All of the data is to be copied without a single change.

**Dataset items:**
----------

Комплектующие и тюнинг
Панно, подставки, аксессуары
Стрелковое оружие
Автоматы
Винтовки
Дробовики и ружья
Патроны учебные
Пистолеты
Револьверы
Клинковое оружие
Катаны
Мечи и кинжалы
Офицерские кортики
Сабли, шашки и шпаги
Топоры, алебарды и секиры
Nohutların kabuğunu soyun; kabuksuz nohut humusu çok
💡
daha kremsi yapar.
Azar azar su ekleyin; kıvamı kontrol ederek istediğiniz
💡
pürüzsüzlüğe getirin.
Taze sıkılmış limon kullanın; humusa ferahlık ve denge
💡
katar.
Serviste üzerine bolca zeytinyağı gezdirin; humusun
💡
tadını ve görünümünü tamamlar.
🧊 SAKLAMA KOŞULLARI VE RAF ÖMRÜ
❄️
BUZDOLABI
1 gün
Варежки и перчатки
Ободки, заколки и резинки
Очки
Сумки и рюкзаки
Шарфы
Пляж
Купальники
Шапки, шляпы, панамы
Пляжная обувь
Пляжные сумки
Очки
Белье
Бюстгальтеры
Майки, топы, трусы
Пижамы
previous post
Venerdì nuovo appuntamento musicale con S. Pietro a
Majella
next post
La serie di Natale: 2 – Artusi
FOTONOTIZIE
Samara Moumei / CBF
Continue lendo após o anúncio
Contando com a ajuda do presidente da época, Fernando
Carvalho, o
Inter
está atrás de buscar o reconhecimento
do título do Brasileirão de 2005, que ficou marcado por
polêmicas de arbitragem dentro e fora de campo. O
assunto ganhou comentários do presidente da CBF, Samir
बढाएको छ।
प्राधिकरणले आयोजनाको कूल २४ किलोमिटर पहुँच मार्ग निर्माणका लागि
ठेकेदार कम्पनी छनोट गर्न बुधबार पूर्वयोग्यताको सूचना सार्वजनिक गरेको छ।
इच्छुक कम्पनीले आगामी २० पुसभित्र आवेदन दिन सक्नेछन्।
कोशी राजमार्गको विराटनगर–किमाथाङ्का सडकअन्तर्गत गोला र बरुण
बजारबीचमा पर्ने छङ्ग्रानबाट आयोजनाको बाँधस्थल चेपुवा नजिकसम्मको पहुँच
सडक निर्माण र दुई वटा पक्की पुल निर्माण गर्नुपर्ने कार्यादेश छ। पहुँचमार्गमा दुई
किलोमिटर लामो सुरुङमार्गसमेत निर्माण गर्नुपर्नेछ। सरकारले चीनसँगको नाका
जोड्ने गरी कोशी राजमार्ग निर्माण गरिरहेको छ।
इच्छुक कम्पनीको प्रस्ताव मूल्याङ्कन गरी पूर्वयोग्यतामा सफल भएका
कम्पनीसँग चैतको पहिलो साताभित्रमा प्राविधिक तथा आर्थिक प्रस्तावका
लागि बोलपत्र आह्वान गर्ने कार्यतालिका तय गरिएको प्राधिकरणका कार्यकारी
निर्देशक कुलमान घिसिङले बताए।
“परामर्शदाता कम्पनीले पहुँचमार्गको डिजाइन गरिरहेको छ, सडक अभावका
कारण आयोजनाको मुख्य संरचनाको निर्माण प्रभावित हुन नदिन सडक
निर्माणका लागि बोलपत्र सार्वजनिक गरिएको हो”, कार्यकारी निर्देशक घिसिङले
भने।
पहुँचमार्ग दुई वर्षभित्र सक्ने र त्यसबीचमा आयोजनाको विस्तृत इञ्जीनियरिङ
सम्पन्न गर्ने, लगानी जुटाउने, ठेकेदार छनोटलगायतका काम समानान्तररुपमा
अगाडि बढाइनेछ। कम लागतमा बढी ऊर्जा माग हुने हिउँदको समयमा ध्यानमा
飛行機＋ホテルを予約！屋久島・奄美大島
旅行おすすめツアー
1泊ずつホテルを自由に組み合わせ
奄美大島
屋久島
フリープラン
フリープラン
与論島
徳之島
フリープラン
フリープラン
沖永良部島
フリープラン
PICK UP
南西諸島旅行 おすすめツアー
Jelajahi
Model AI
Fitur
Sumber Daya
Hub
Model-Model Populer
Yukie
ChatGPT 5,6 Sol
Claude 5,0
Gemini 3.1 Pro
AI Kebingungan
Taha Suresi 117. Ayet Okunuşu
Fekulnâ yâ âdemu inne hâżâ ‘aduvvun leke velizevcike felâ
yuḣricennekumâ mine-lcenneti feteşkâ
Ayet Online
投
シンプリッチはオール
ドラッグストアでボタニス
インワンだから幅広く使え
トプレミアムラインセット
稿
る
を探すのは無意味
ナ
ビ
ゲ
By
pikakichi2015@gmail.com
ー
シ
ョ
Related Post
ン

----------

**Response:**
Комплектующие и тюнинг
Панно, подставки, аксессуары
Стрелковое оружие
Автоматы
Винтовки
Дробовики и ружья
Патроны учебные
Пистолеты
Револьверы
Клинковое оружие
Катаны
Мечи и кинжалы
Офицерские кортики
Сабли, шашки и шпаги
Топоры, алебарды и секиры
Nohutların kabuğunu soyun; kabuksuz nohut humusu çok
💡
daha kremsi yapar.
Azar azar su ekleyin; kıvamı kontrol ederek istediğiniz
💡
pürüzsüzlüğe getirin.
Taze sıkılmış limon kullanın; humusa ferahlık ve denge
💡
katar.
Serviste üzerine bolca zeytinyağı gezdirin; humusun
💡
tadını ve görünümünü tamamlar.
🧊 SAKLAMA KOŞULLARI VE RAF ÖMRÜ
❄️
BUZDOLABI
1 gün
Варежки и перчатки
Ободки, заколки и резинки
Очки
Сумки и рюкзаки
Шарфы
Пляж
Купальники
Шапки, шляпы, панамы
Пляжная обувь
Пляжные сумки
Очки
Белье
Бюстгальтеры
Майки, топы, трусы
Пижамы
previous post
Venerdì nuovo appuntamento musicale con S. Pietro a
Majella
next post
La serie di Natale: 2 – Artusi
FOTONOTIZIE
Samara Moumei / CBF
Continue lendo após o anúncio
Contando com a ajuda do presidente da época, Fernando
Carvalho, o
Inter
está atrás de buscar o reconhecimento
do título do Brasileirão de 2005, que ficou marcado por
polêmicas de arbitragem dentro e fora de campo. O
assunto ganhou comentários do presidente da CBF, Samir
बढाएको छ।
प्राधिकरणले आयोजनाको कूल २४ किलोमिटर पहुँच मार्ग निर्माणका लागि
ठेकेदार कम्पनी छनोट गर्न बुधबार पूर्वयोग्यताको सूचना सार्वजनिक गरेको छ।
इच्छुक कम्पनीले आगामी २० पुसभित्र आवेदन दिन सक्नेछन्।
कोशी राजमार्गको विराटनगर–किमाथाङ्का सडकअन्तर्गत गोला र बरुण
बजारबीचमा पर्ने छङ्ग्रानबाट आयोजनाको बाँधस्थल चेपुवा नजिकसम्मको पहुँच
सडक निर्माण र दुई वटा पक्की पुल निर्माण गर्नुपर्ने कार्यादेश छ। पहुँचमार्गमा दुई
किलोमिटर लामो सुरुङमार्गसमेत निर्माण गर्नुपर्नेछ। सरकारले चीनसँगको नाका
जोड्ने गरी कोशी राजमार्ग निर्माण गरिरहेको छ।
इच्छुक कम्पनीको प्रस्ताव मूल्याङ्कन गरी पूर्वयोग्यतामा सफल भएका
कम्पनीसँग चैतको पहिलो साताभित्रमा प्राविधिक तथा आर्थिक प्रस्तावका
लागि बोलपत्र आह्वान गर्ने कार्यतालिका तय गरिएको प्राधिकरणका कार्यकारी
निर्देशक कुलमान घिसिङले बताए।
“परामर्शदाता कम्पनीले पहुँचमार्गको डिजाइन गरिरहेको छ, सडक अभावका
कारण आयोजनाको मुख्य संरचनाको निर्माण प्रभावित हुन नदिन सडक
निर्माणका लागि बोलपत्र सार्वजनिक गरिएको हो”, कार्यकारी निर्देशक घिसिङले
भने।
पहुँचमार्ग दुई वर्षभित्र सक्ने र त्यसबीचमा आयोजनाको विस्तृत इञ्जीनियरिङ
सम्पन्न गर्ने, लगानी जुटाउने, ठेकेदार छनोटलगायतका काम समानान्तररुपमा
अगाडि बढाइनेछ। कम लागतमा बढी ऊर्जा माग हुने हिउँदको समयमा ध्यानमा
飛行機＋ホテルを予約！屋久島・奄美大島
旅行おすすめツアー
1泊ずつホテルを自由に組み合わせ
奄美大島
屋久島
フリープラン
フリープラン
与論島
徳之島
フリープラン
フリープラン
沖永良部島
フリープラン
PICK UP
南西諸島旅行 おすすめツアー
Jelajahi
Model AI
Fitur
Sumber Daya
Hub
Model-Model Populer
Yukie
ChatGPT 5,6 Sol
Claude 5,0
Gemini 3.1 Pro
AI Kebingungan
Taha Suresi 117. Ayet Okunuşu
Fekulnâ yâ âdemu inne hâżâ ‘aduvvun leke velizevcike felâ
yuḣricennekumâ mine-lcenneti feteşkâ
Ayet Online
投
シンプリッチはオール
ドラッグストアでボタニス
インワンだから幅広く使え
トプレミアムラインセット
稿
る
を探すのは無意味
ナ
ビ
ゲ
By
pikakichi2015@gmail.com
ー
シ
ョ
Related Post
ン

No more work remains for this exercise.